# Start of Data for processing

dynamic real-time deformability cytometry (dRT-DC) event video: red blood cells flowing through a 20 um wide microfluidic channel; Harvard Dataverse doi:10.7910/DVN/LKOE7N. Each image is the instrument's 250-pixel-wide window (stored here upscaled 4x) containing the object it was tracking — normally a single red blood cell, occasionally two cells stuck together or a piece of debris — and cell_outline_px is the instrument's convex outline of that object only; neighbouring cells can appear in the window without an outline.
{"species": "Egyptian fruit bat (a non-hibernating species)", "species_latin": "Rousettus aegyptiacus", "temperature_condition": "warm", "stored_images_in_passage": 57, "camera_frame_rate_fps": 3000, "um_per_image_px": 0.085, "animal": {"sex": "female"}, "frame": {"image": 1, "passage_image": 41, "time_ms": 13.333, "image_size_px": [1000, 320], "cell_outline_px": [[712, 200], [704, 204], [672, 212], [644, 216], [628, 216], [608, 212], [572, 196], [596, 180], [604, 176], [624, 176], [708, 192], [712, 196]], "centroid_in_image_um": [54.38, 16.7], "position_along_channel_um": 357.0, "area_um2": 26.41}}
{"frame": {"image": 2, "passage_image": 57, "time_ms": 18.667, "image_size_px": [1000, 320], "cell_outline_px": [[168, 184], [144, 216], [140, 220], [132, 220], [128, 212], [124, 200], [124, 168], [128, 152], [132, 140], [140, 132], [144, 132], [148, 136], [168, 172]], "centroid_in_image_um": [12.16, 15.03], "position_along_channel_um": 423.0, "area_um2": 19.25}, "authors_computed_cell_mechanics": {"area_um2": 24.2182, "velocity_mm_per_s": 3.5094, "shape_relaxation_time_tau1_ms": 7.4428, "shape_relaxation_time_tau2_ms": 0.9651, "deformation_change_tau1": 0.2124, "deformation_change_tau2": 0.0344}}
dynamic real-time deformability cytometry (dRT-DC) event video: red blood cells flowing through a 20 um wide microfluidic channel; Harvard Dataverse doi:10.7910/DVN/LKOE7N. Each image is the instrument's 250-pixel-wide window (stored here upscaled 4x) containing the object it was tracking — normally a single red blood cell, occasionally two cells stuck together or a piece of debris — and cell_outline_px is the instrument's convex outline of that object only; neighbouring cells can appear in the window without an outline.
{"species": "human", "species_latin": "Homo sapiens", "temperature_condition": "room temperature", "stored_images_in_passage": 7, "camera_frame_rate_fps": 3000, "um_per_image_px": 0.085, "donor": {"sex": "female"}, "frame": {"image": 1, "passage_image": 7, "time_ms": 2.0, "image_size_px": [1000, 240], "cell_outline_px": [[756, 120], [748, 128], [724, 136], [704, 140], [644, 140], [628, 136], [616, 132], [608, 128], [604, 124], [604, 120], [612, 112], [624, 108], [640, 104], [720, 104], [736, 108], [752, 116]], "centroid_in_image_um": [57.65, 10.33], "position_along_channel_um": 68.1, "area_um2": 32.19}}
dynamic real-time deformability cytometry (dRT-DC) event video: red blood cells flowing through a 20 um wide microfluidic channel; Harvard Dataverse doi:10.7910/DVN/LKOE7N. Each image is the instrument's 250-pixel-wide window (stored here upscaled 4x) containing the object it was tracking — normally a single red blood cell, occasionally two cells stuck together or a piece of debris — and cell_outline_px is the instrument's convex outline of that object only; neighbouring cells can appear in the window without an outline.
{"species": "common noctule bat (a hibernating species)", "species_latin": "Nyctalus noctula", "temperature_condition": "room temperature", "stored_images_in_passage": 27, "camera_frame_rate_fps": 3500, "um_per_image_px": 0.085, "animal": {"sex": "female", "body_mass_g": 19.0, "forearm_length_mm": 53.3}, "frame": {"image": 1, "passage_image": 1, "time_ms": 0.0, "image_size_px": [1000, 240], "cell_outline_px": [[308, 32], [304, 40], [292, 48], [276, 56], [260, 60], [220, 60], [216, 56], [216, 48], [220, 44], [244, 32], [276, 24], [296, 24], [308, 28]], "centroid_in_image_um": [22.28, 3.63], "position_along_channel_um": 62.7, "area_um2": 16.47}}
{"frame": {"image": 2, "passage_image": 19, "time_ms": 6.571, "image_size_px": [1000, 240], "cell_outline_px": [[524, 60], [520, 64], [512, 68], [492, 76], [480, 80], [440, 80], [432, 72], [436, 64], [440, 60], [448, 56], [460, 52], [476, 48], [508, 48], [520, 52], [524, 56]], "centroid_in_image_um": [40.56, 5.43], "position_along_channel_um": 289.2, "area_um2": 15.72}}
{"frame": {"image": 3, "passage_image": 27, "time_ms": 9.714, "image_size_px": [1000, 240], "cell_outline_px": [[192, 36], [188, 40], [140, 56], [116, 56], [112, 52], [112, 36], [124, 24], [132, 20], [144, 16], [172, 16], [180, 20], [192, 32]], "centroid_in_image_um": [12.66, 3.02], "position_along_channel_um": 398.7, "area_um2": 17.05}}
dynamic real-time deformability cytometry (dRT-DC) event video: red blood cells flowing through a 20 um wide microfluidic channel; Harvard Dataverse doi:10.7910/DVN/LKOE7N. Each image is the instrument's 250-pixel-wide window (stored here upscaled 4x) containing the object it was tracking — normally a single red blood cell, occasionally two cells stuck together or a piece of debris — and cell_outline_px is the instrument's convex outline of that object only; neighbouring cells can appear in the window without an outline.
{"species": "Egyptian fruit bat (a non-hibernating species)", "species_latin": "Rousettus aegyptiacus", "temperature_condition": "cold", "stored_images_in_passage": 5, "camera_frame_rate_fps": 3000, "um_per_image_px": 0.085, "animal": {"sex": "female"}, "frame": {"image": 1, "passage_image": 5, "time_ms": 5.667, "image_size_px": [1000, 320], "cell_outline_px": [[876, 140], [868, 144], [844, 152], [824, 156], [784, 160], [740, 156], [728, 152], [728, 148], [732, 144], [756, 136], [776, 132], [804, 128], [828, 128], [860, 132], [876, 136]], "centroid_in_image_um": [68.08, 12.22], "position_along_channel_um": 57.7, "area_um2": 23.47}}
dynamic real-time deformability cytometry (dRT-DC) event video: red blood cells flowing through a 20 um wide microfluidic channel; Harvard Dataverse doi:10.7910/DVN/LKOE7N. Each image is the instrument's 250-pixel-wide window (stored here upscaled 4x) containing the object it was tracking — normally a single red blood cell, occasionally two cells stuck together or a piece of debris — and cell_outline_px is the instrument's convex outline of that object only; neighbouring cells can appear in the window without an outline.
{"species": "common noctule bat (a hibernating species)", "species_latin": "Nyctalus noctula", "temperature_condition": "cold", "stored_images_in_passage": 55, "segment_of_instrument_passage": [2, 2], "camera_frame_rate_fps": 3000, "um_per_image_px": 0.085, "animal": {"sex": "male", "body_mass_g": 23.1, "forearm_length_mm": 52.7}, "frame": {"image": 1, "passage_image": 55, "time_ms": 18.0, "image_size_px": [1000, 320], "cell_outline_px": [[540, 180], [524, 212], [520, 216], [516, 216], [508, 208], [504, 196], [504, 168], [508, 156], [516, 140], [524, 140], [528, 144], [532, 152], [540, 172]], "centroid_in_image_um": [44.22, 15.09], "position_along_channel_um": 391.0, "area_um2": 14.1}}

# End of Data for processing

What is required —
Every line of the material must be returned exactly as it appears.

Response —
dynamic real-time deformability cytometry (dRT-DC) event video: red blood cells flowing through a 20 um wide microfluidic channel; Harvard Dataverse doi:10.7910/DVN/LKOE7N. Each image is the instrument's 250-pixel-wide window (stored here upscaled 4x) containing the object it was tracking — normally a single red blood cell, occasionally two cells stuck together or a piece of debris — and cell_outline_px is the instrument's convex outline of that object only; neighbouring cells can appear in the window without an outline.
{"species": "Egyptian fruit bat (a non-hibernating species)", "species_latin": "Rousettus aegyptiacus", "temperature_condition": "warm", "stored_images_in_passage": 57, "camera_frame_rate_fps": 3000, "um_per_image_px": 0.085, "animal": {"sex": "female"}, "frame": {"image": 1, "passage_image": 41, "time_ms": 13.333, "image_size_px": [1000, 320], "cell_outline_px": [[712, 200], [704, 204], [672, 212], [644, 216], [628, 216], [608, 212], [572, 196], [596, 180], [604, 176], [624, 176], [708, 192], [712, 196]], "centroid_in_image_um": [54.38, 16.7], "position_along_channel_um": 357.0, "area_um2": 26.41}}
{"frame": {"image": 2, "passage_image": 57, "time_ms": 18.667, "image_size_px": [1000, 320], "cell_outline_px": [[168, 184], [144, 216], [140, 220], [132, 220], [128, 212], [124, 200], [124, 168], [128, 152], [132, 140], [140, 132], [144, 132], [148, 136], [168, 172]], "centroid_in_image_um": [12.16, 15.03], "position_along_channel_um": 423.0, "area_um2": 19.25}, "authors_computed_cell_mechanics": {"area_um2": 24.2182, "velocity_mm_per_s": 3.5094, "shape_relaxation_time_tau1_ms": 7.4428, "shape_relaxation_time_tau2_ms": 0.9651, "deformation_change_tau1": 0.2124, "deformation_change_tau2": 0.0344}}
dynamic real-time deformability cytometry (dRT-DC) event video: red blood cells flowing through a 20 um wide microfluidic channel; Harvard Dataverse doi:10.7910/DVN/LKOE7N. Each image is the instrument's 250-pixel-wide window (stored here upscaled 4x) containing the object it was tracking — normally a single red blood cell, occasionally two cells stuck together or a piece of debris — and cell_outline_px is the instrument's convex outline of that object only; neighbouring cells can appear in the window without an outline.
{"species": "human", "species_latin": "Homo sapiens", "temperature_condition": "room temperature", "stored_images_in_passage": 7, "camera_frame_rate_fps": 3000, "um_per_image_px": 0.085, "donor": {"sex": "female"}, "frame": {"image": 1, "passage_image": 7, "time_ms": 2.0, "image_size_px": [1000, 240], "cell_outline_px": [[756, 120], [748, 128], [724, 136], [704, 140], [644, 140], [628, 136], [616, 132], [608, 128], [604, 124], [604, 120], [612, 112], [624, 108], [640, 104], [720, 104], [736, 108], [752, 116]], "centroid_in_image_um": [57.65, 10.33], "position_along_channel_um": 68.1, "area_um2": 32.19}}
dynamic real-time deformability cytometry (dRT-DC) event video: red blood cells flowing through a 20 um wide microfluidic channel; Harvard Dataverse doi:10.7910/DVN/LKOE7N. Each image is the instrument's 250-pixel-wide window (stored here upscaled 4x) containing the object it was tracking — normally a single red blood cell, occasionally two cells stuck together or a piece of debris — and cell_outline_px is the instrument's convex outline of that object only; neighbouring cells can appear in the window without an outline.
{"species": "common noctule bat (a hibernating species)", "species_latin": "Nyctalus noctula", "temperature_condition": "room temperature", "stored_images_in_passage": 27, "camera_frame_rate_fps": 3500, "um_per_image_px": 0.085, "animal": {"sex": "female", "body_mass_g": 19.0, "forearm_length_mm": 53.3}, "frame": {"image": 1, "passage_image": 1, "time_ms": 0.0, "image_size_px": [1000, 240], "cell_outline_px": [[308, 32], [304, 40], [292, 48], [276, 56], [260, 60], [220, 60], [216, 56], [216, 48], [220, 44], [244, 32], [276, 24], [296, 24], [308, 28]], "centroid_in_image_um": [22.28, 3.63], "position_along_channel_um": 62.7, "area_um2": 16.47}}
{"frame": {"image": 2, "passage_image": 19, "time_ms": 6.571, "image_size_px": [1000, 240], "cell_outline_px": [[524, 60], [520, 64], [512, 68], [492, 76], [480, 80], [440, 80], [432, 72], [436, 64], [440, 60], [448, 56], [460, 52], [476, 48], [508, 48], [520, 52], [524, 56]], "centroid_in_image_um": [40.56, 5.43], "position_along_channel_um": 289.2, "area_um2": 15.72}}
{"frame": {"image": 3, "passage_image": 27, "time_ms": 9.714, "image_size_px": [1000, 240], "cell_outline_px": [[192, 36], [188, 40], [140, 56], [116, 56], [112, 52], [112, 36], [124, 24], [132, 20], [144, 16], [172, 16], [180, 20], [192, 32]], "centroid_in_image_um": [12.66, 3.02], "position_along_channel_um": 398.7, "area_um2": 17.05}}
dynamic real-time deformability cytometry (dRT-DC) event video: red blood cells flowing through a 20 um wide microfluidic channel; Harvard Dataverse doi:10.7910/DVN/LKOE7N. Each image is the instrument's 250-pixel-wide window (stored here upscaled 4x) containing the object it was tracking — normally a single red blood cell, occasionally two cells stuck together or a piece of debris — and cell_outline_px is the instrument's convex outline of that object only; neighbouring cells can appear in the window without an outline.
{"species": "Egyptian fruit bat (a non-hibernating species)", "species_latin": "Rousettus aegyptiacus", "temperature_condition": "cold", "stored_images_in_passage": 5, "camera_frame_rate_fps": 3000, "um_per_image_px": 0.085, "animal": {"sex": "female"}, "frame": {"image": 1, "passage_image": 5, "time_ms": 5.667, "image_size_px": [1000, 320], "cell_outline_px": [[876, 140], [868, 144], [844, 152], [824, 156], [784, 160], [740, 156], [728, 152], [728, 148], [732, 144], [756, 136], [776, 132], [804, 128], [828, 128], [860, 132], [876, 136]], "centroid_in_image_um": [68.08, 12.22], "position_along_channel_um": 57.7, "area_um2": 23.47}}
dynamic real-time deformability cytometry (dRT-DC) event video: red blood cells flowing through a 20 um wide microfluidic channel; Harvard Dataverse doi:10.7910/DVN/LKOE7N. Each image is the instrument's 250-pixel-wide window (stored here upscaled 4x) containing the object it was tracking — normally a single red blood cell, occasionally two cells stuck together or a piece of debris — and cell_outline_px is the instrument's convex outline of that object only; neighbouring cells can appear in the window without an outline.
{"species": "common noctule bat (a hibernating species)", "species_latin": "Nyctalus noctula", "temperature_condition": "cold", "stored_images_in_passage": 55, "segment_of_instrument_passage": [2, 2], "camera_frame_rate_fps": 3000, "um_per_image_px": 0.085, "animal": {"sex": "male", "body_mass_g": 23.1, "forearm_length_mm": 52.7}, "frame": {"image": 1, "passage_image": 55, "time_ms": 18.0, "image_size_px": [1000, 320], "cell_outline_px": [[540, 180], [524, 212], [520, 216], [516, 216], [508, 208], [504, 196], [504, 168], [508, 156], [516, 140], [524, 140], [528, 144], [532, 152], [540, 172]], "centroid_in_image_um": [44.22, 15.09], "position_along_channel_um": 391.0, "area_um2": 14.1}}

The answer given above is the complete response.